Today, President Uhuru Kenyatta is set to meet Mr Biden at the White House and the tax issue is expected to form part of their discussions.

“President Joseph R. Biden, Jr. will host President Uhuru Kenyatta of Kenya at the White House. The leaders will discuss the strong US-Kenyan bilateral relationship and the need to bring transparency and accountability to domestic and international financial systems,” said a White House statement on the meeting.

All of the Group of 20 major economies, including China and India, which previously had reservations about the proposed overhaul, have backed the US-driven global minimum tax on multinational corporations.

Kenya, Nigeria and Algeria are among the top African economies that have yet to back the deal. Major African economies that have backed the agreement are Egypt, South Africa and Morocco.

“Africa did not present a joint position on the OECD proposal and this does not bode well for the continent,” said Dr Saidimu.

A statement on the US Treasury Department’s website touting the deal reveals the “removal of all Digital Services Taxes, and other relevant similar measures, on all companies.”

Levied on revenue rather than profit, the taxes have become an increasingly popular way for countries to balance their budgets.

Facebook and Google have been quick to praise the Group of Seven rich countries’ agreement to create a global minimum 15 percent corporate tax rate. Their approval is the product of the clause demanding countries scrap the digital services taxes.

The minimum tax deal was designed to reduce companies’ incentives to shift profits to low-tax offshore havens and could bring hundreds of billions of dollars into government coffers of countries like the US.

Without the international agreement, the Biden administration’s planned tax increases could lead to companies relocating their headquarters to low-tax countries. With global minimum taxes, companies would have fewer options outside the US to get lower rates, and that reduces the potential risks of raising taxes.

Negotiators hope that the detailed overhaul will get the backing of leaders from the G-20 at their October summit, with the aim of implementing the new rules in 2023.

Talks on the overhaul stalled in the final years of the Trump administration, but received fresh momentum in April when the US presented new proposals that quickly gained the support of other members of the G-7, who ultimately came on board this month.

The OECD says the 136 countries that have backed the agreement account for more than 90 percent of global GDP.

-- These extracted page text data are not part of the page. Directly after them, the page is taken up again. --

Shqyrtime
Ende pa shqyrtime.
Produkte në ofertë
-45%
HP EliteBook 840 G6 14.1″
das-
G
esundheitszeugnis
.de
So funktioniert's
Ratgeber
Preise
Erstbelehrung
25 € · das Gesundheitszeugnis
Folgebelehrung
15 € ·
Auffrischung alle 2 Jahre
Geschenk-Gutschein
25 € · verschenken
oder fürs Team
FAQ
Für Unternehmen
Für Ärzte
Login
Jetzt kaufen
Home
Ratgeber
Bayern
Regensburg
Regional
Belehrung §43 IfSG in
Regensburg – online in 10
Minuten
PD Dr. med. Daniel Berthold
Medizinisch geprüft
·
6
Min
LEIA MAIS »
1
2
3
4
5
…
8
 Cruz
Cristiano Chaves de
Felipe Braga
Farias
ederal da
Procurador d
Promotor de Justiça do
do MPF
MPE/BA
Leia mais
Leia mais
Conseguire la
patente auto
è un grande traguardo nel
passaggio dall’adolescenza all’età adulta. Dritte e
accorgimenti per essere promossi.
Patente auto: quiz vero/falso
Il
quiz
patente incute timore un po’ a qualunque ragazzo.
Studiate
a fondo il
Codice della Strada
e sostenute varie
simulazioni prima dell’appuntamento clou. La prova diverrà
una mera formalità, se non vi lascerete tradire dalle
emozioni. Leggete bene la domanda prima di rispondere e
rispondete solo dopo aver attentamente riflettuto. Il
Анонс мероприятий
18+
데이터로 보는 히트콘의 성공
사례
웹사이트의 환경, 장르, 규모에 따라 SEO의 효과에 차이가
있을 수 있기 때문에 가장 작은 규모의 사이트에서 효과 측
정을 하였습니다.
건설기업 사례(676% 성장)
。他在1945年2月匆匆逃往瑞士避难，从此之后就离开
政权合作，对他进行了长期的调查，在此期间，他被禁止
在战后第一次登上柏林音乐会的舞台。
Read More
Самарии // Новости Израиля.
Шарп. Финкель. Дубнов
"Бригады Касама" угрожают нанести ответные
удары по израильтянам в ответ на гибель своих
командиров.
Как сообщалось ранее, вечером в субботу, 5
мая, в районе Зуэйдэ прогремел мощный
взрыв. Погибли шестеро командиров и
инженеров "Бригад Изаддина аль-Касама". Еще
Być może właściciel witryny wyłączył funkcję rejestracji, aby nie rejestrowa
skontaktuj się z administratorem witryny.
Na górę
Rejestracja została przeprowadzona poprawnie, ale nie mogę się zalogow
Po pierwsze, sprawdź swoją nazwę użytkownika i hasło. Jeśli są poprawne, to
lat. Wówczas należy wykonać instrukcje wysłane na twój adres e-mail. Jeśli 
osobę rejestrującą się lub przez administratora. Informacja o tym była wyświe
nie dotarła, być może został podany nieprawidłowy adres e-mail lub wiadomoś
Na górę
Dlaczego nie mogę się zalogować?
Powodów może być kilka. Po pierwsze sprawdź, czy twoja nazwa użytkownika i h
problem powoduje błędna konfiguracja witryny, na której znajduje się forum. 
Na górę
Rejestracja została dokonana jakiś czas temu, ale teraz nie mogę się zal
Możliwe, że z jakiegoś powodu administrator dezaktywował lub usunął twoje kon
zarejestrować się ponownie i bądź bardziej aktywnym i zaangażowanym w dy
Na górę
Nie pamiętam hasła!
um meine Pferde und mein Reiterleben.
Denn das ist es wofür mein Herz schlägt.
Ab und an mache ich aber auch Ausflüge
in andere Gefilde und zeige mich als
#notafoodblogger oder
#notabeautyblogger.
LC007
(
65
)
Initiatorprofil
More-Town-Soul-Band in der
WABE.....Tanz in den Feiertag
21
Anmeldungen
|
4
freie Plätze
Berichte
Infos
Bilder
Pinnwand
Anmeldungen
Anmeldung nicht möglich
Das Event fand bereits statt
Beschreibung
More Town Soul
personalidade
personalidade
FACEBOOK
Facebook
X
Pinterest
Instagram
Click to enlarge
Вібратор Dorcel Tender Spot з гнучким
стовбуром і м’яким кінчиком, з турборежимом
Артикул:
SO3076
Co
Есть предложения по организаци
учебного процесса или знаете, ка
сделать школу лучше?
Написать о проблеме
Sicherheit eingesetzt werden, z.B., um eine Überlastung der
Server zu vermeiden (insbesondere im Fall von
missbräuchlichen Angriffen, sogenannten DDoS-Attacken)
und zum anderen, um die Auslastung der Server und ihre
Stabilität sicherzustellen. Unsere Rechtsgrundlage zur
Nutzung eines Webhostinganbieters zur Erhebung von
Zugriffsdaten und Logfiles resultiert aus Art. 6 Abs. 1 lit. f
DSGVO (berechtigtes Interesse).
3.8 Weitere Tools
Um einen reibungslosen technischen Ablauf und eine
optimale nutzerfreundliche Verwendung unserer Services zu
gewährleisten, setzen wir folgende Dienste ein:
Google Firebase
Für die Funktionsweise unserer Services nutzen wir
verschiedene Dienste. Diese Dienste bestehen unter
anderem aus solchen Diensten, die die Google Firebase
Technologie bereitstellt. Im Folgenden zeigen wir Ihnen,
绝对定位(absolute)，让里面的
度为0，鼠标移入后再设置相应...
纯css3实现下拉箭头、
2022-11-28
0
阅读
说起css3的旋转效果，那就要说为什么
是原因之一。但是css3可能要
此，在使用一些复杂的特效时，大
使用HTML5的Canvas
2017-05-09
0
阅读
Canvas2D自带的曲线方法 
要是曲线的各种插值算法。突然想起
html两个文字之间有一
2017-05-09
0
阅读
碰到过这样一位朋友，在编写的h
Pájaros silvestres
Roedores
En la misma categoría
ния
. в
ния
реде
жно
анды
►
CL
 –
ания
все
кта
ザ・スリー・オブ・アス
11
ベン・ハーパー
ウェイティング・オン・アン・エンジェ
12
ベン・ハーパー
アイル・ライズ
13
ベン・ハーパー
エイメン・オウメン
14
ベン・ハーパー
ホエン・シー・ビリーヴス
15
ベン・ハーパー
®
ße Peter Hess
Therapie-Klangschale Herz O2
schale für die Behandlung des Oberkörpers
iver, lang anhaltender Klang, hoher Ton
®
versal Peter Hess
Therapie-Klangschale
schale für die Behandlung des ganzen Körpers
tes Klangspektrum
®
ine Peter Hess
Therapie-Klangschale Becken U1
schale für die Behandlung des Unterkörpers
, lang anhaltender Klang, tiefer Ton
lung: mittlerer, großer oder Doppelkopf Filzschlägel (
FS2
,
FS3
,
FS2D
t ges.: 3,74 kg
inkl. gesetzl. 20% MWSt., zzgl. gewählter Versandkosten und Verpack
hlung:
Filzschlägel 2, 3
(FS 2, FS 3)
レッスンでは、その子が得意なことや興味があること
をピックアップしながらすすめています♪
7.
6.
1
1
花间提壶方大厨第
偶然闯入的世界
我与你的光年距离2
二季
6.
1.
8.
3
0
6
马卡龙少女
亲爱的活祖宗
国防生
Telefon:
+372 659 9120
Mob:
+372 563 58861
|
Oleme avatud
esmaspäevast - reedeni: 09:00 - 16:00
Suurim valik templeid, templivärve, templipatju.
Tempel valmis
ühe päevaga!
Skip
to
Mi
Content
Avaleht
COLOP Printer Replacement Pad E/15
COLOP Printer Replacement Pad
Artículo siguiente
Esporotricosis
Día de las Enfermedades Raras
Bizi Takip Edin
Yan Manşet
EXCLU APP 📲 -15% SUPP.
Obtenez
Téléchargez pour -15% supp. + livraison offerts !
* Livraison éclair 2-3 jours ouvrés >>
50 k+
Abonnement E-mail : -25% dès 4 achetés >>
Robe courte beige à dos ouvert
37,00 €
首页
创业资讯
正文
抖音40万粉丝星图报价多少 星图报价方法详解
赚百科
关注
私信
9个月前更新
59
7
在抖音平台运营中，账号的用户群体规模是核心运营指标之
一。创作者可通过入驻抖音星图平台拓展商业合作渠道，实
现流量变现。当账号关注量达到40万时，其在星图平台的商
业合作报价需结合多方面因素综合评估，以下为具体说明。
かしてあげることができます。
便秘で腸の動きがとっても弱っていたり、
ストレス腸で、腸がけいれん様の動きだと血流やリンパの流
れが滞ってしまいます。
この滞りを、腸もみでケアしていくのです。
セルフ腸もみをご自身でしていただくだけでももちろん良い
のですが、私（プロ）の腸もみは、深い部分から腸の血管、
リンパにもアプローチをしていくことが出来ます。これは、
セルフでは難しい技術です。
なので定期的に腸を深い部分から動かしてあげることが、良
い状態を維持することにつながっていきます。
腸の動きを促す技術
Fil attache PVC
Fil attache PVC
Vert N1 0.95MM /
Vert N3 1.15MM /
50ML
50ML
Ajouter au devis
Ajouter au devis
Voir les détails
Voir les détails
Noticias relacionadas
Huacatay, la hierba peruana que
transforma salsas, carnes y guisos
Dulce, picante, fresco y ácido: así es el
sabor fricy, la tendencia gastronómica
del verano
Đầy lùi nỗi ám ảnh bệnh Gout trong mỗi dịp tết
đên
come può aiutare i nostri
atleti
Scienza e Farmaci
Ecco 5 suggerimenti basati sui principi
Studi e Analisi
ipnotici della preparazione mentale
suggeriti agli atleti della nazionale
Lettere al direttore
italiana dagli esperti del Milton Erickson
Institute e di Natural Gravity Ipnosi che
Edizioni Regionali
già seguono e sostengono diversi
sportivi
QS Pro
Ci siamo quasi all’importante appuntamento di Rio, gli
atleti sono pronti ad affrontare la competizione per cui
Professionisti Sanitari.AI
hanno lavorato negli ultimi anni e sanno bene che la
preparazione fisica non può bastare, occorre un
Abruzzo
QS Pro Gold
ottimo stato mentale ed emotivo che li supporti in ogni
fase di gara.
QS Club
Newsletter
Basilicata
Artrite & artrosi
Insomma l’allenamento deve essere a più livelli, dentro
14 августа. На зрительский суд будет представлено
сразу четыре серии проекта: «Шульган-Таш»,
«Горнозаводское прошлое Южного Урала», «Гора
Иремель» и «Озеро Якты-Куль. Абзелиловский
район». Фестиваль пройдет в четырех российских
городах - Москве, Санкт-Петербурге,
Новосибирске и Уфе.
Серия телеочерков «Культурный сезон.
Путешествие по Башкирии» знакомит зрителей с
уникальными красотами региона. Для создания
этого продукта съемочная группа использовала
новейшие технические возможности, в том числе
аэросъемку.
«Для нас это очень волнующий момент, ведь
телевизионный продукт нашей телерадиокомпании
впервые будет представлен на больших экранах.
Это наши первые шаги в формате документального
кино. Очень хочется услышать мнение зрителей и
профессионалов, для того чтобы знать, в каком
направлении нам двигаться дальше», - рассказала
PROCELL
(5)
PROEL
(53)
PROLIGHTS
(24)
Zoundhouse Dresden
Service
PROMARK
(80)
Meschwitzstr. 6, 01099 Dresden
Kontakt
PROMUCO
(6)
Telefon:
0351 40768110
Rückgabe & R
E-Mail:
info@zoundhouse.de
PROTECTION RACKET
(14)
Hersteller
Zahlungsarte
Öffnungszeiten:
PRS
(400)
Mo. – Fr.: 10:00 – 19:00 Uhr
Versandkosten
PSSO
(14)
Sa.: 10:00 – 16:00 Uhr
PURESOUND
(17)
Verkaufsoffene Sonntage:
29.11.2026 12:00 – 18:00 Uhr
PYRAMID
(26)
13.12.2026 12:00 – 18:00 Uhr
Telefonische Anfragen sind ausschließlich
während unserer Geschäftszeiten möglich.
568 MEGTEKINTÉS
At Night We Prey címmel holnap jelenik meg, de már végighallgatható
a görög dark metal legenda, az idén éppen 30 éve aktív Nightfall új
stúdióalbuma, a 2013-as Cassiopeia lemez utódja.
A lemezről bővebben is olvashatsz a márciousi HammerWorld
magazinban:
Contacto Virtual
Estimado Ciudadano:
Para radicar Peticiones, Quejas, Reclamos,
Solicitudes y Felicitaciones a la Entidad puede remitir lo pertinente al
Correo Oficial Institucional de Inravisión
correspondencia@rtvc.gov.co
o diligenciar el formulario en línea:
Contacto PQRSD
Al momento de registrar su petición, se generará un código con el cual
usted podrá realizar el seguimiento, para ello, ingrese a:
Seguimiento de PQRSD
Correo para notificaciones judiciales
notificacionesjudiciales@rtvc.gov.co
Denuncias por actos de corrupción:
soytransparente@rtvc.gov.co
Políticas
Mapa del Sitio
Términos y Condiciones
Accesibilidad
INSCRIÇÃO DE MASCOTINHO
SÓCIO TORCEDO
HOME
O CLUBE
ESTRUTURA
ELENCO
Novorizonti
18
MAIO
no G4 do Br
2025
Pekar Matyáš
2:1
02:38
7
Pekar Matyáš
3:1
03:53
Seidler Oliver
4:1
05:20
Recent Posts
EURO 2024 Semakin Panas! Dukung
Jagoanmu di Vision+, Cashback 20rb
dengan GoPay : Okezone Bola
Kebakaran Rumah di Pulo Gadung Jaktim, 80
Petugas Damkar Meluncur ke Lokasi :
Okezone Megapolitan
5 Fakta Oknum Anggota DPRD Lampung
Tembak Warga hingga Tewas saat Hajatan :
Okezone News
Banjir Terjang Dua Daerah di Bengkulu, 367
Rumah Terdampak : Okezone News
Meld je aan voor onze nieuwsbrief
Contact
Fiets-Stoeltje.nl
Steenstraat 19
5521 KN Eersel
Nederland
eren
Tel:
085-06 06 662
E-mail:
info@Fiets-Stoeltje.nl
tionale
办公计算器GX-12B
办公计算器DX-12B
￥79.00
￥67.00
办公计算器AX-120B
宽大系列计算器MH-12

The minimum corporate tax deal does not require countries to set their rates at the agreed floor but gives others the right to apply a top-up levy to the minimum on companies.

Kenya wanted to do a deal with the US before the expiry of the Africa Growth and Opportunity Act (Agoa), which allows sub-Saharan African countries to export thousands of products to the US without tariffs or quotas until 2025.

President Biden allowed the Trade Promotion Authority (TPA), which delegates powers to the US head of state to fast track trade negotiations with the Congress, to expire on July 1.

In the absence of a TPA, any deals reached would be subject to amendments by US legislators and would face difficulties getting ratified.

This will affect trade deals already in the works like the negotiations with Kenya, which had hoped for a speedy conclusion of the talks that were officially opened in July last year.

When protected by that legislation, trade deals such as the one Kenya is negotiating are effectively “fast tracked” through the US Congress, with lawmakers unable to make substantial changes or amendments to the text of the deal.

President Biden did not ask for the renewal of the authority, with his administration saying that it was reviewing progress of talks with Kenya to make sure that potential accords are consistent with his pledge to prioritise workers.